前に聞いたことがあるが、ケイトやリジェンダもあまり接触させてもらえていないらしい。
世話もほとんどイルマが行っているとか。
まぁ、いい。今は母にしても妹にしてもエルゲンの興味の対象外だ。
(最近増えたといえば、あいつだな)
奴隷、そして使用人見習い。

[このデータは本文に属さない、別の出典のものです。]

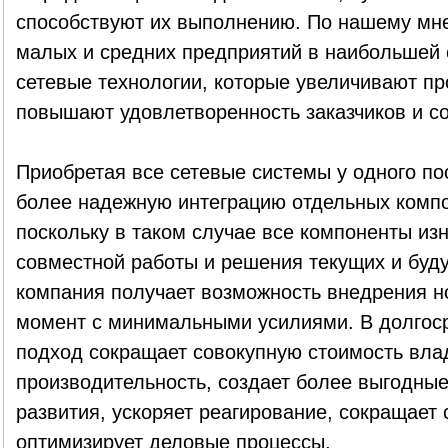
способствуют их выполнению. По нашему мн
малых и средних предприятий в наибольшей 
сетевые технологии, которые увеличивают пр
повышают удовлетворенность заказчиков и с
Приобретая все сетевые системы у одного по
более надежную интеграцию отдельных компо
поскольку в таком случае все компоненты из
совместной работы и решения текущих и буду
компания получает возможность внедрения н
момент с минимальными усилиями. В долгоср
подход сокращает совокупную стоимость вла
производительность, создает более выгодные
развития, ускоряет реагирование, сокращает 
оптимизирует деловые процессы.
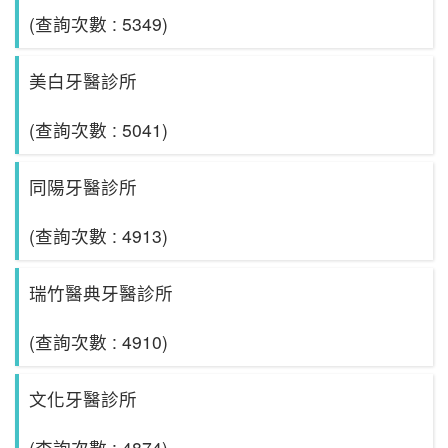
(查詢次數 : 5349)
美白牙醫診所
(查詢次數 : 5041)
同陽牙醫診所
(查詢次數 : 4913)
瑞竹醫典牙醫診所
(查詢次數 : 4910)
文化牙醫診所
(查詢次數 : 4874)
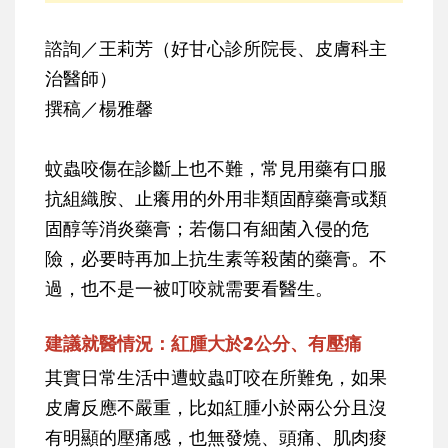
諮詢／王莉芳（好甘心診所院長、皮膚科主
治醫師）
撰稿／楊雅馨
蚊蟲咬傷在診斷上也不難，常見用藥有口服
抗組織胺、止癢用的外用非類固醇藥膏或類
固醇等消炎藥膏；若傷口有細菌入侵的危
險，必要時再加上抗生素等殺菌的藥膏。不
過，也不是一被叮咬就需要看醫生。
建議就醫情況：紅腫大於2公分、有壓痛
其實日常生活中遭蚊蟲叮咬在所難免，如果
皮膚反應不嚴重，比如紅腫小於兩公分且沒
有明顯的壓痛感，也無發燒、頭痛、肌肉痠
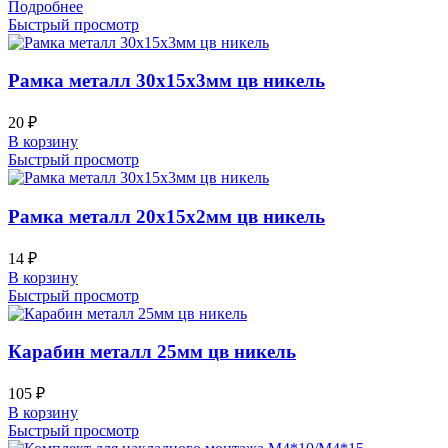
Подробнее
Быстрый просмотр
Рамка металл 30х15х3мм цв никель
20
₽
В корзину
Быстрый просмотр
Рамка металл 20х15х2мм цв никель
14
₽
В корзину
Быстрый просмотр
Карабин металл 25мм цв никель
105
₽
В корзину
Быстрый просмотр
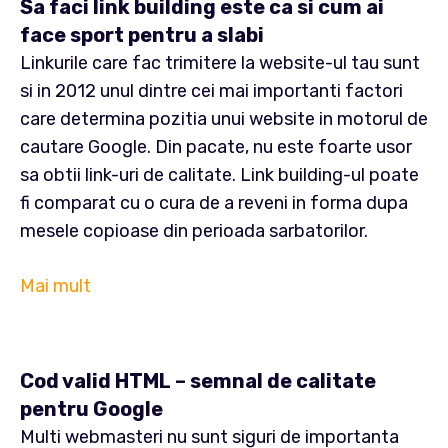
Sa faci link building este ca si cum ai
face sport pentru a slabi
Linkurile care fac trimitere la website-ul tau sunt
si in 2012 unul dintre cei mai importanti factori
care determina pozitia unui website in motorul de
cautare Google. Din pacate, nu este foarte usor
sa obtii link-uri de calitate. Link building-ul poate
fi comparat cu o cura de a reveni in forma dupa
mesele copioase din perioada sarbatorilor.
Mai mult
Cod valid HTML – semnal de calitate
pentru Google
Multi webmasteri nu sunt siguri de importanta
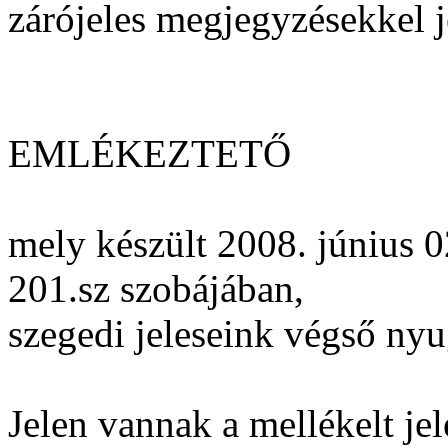
zárójeles megjegyzésekkel j
EMLÉKEZTETŐ
mely készült 2008. június 
201.sz szobájában,
szegedi jeleseink végső ny
Jelen vannak a mellékelt jele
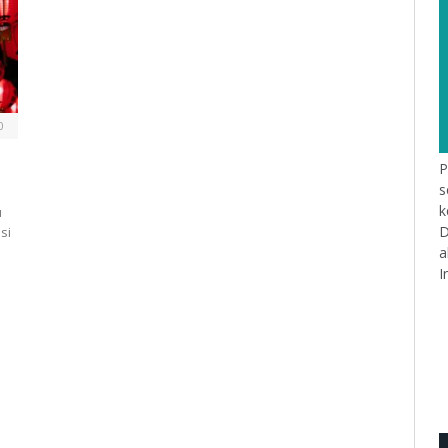
0
P
s
k
u
D
si
a
I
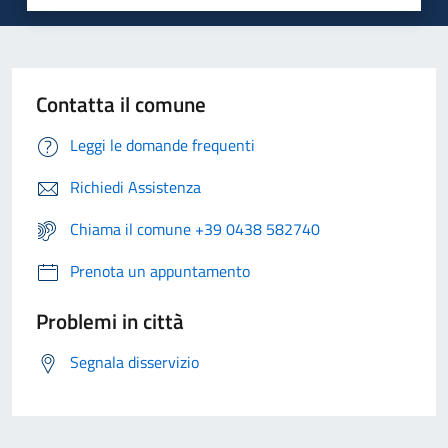
Contatta il comune
Leggi le domande frequenti
Richiedi Assistenza
Chiama il comune +39 0438 582740
Prenota un appuntamento
Problemi in città
Segnala disservizio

フィリア。
基本はピンクブロンドだが毛さきは白いという髪をもった、見た目は俺と同じ程度、実年齢はリジェンダと同じ程度という少女。
最初はほとんど死に掛けており、人間にすらみえない腐肉塊だった。
それを治療できる証明をしたのが彼女の一番の意義だろう。
以降は使用人見習いとして、元気にしている。
能力面に特筆することは何もない。
フィリアを教育しているケイトは、前述しているとおり俺を妄信しているふしがある。
それでもしっかり現実を見ているのは、評価できる事だが。
(屋敷内の人間の関係は悪くない、か)
エルゲンは別に良い関係を築きたいわけではないのだが。
まとめてみれば、屋敷でのエルゲンの立位置は悪いものではない、むしろ良いだろう。
普通はエルゲンのような子供を見れば嫌悪しそうなものだが、変わり者ばかりだ。
エルゲンに不利益はない。
これからも彼らには役に立ってもらおう。